Il commento di Inuyasha fu uno, e uno solo:

Il solito maniaco”.









 

 

 

 

 

 

 

 

 

 

Incredibilmente non ho molto da dire stavolta. Sono arrivata seconda, è sono molto soddisfatta, ma questa storia è stato un parto che non mi ha portato granché bene. Mi ha portato via moltissimo tempo, perché non ero abituata ad immedesimarmi in Miroku, e si è portata via anche la mia ispirazione. Come conseguenza non riesco più a scrivere con velocità, e ci metto ore per scrivere un terzo di pagina. Diverse persone hanno cercato di uccidermi per il mancato aggiornamento di Neko to Inu, spero che questa shot possa alleviare la loro ira ^^’
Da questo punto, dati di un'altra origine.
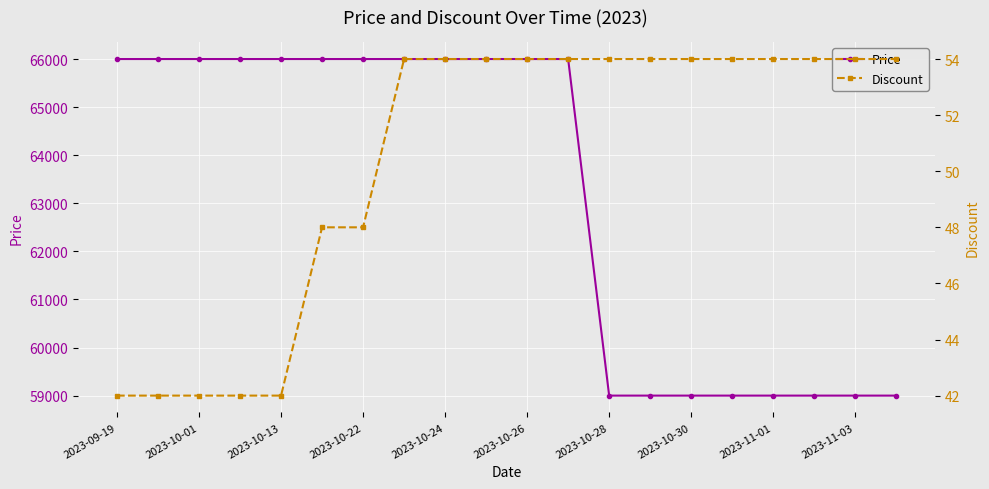

The value of Price at 2023-10-01 is 66000. True or false?

True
Giuro che non parteciperò più ai concorsi fino alla fine di Neko to Inu!!! XD *si inchina scusandosi profondamente*

Ne approfitto per ringraziare Roro, che ha indetto il concorso e si è mezza suicidata per postare i risultati nonostante il pc rotto!

Roro, we love you! *I love Roro-chan*

 

P.S. Il titolo non ha attinenza con la storia, perché deriva dal nome di una melodia al pianoforte che mi ha molto ispirato sul ruolo di Sango. Ringrazio Yiruma e le sue fantastiche musiche!